I'm also curious, with this specification of case, can I use it to achieve what I wanted to (compare the actual values, not the quoted value), or should I use another construct for that? (cond, while strictly more powerful, is more verbose for simple cases, since you must repeat the predicate at each condition).
The problem is that case introduces implicit quote forms, which cause your example to work for 'five (whose value is 'five), instead of five (whose value is 5).
I almost never use case because of exactly this problem. Instead I use racket's match form with the == pattern:
(define five 5)
(define (f x)
(match x
[(== five) "yeah"]
[_ "nay"]))
(f 5) ; "yeah"
(f 6) ; "nay"
This produces "yeah" on only the value 5, just like you expected.
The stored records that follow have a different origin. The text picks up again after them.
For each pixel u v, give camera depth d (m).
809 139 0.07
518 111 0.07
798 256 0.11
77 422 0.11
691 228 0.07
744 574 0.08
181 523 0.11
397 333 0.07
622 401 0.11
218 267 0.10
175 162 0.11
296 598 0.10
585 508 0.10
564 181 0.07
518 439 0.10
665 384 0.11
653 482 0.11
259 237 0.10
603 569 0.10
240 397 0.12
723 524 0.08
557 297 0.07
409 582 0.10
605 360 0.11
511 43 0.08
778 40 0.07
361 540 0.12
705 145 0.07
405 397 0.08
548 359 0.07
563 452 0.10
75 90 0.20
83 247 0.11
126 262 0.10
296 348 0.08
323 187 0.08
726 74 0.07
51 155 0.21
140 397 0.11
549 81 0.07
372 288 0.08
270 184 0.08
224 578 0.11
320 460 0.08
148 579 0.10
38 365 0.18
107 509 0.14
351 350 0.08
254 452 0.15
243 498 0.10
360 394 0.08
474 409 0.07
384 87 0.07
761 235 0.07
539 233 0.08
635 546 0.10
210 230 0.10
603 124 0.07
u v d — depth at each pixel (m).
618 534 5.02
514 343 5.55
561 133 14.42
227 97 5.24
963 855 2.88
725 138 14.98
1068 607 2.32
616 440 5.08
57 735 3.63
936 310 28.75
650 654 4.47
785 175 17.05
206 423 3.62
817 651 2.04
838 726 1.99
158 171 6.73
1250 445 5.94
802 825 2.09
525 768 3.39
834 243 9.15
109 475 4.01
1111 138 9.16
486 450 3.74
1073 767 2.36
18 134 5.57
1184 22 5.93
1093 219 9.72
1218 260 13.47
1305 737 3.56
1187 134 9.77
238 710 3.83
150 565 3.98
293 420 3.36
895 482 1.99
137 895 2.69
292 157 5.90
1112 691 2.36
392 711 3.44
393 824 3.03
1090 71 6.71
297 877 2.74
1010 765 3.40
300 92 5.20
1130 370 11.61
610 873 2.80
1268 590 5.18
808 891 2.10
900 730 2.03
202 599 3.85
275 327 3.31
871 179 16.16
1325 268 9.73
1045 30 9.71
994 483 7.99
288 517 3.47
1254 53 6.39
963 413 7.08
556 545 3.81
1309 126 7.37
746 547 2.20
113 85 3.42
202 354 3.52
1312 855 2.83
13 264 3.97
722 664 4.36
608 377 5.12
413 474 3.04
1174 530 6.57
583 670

If you wanted it to return "yeah" when it's equal to either five or six, you can use an or pattern:
(define five 5)
(define six 6)
(define (f x)
(match x
[(or (== five) (== six)) "yeah"]
[_ "nay"]))
(f 5) ; "yeah"
(f 6) ; "yeah"
(f 7) ; "nay"
And if you really want to match against quoted datums, you can do that by writing an explicit quote form.
(define (f x)
(match x
[(or 'five 'six) "yeah"]
[_ "nay"]))
(f 5) ; "nay"
(f 6) ; "nay"
(f 7) ; "nay"
(f 'five) ; "yeah"
(f 'six) ; "yeah"
These quote forms are implicit and invisible when you use case, lurking there waiting to cause confusion.
The Racket documentation gives this grammar:
(case val-expr case-clause ...)
where
case-clause = [(datum ...) then-body ...+]
| [else then-body ...+]
Let's compare to your example:
(define five 5)
(case 5 ; (case val-expr
[(five) "yeah"] ; [(datum) then-body1]
[else "nay"]) ; [else then-body2])
We see that (five) is interpreted as (datum). This means that five is
a piece of data (here a symbol), not an expression (later to be evaluated).
Your example of case is evaluated like this:
First the expression 5 is evaluated. The result is the value 5.
Now we look at a clause at a time. The first clause is [(five) "yeah"].
Is the value 5 equal (in the sense of equal?) to one of the datums in (five)? No, so we look at the next clause: [else "nay"]. It is an else-clause so the expression "nay" is evaluated and the result is the value "nay".
The result of the case-expression is thus the value "nay".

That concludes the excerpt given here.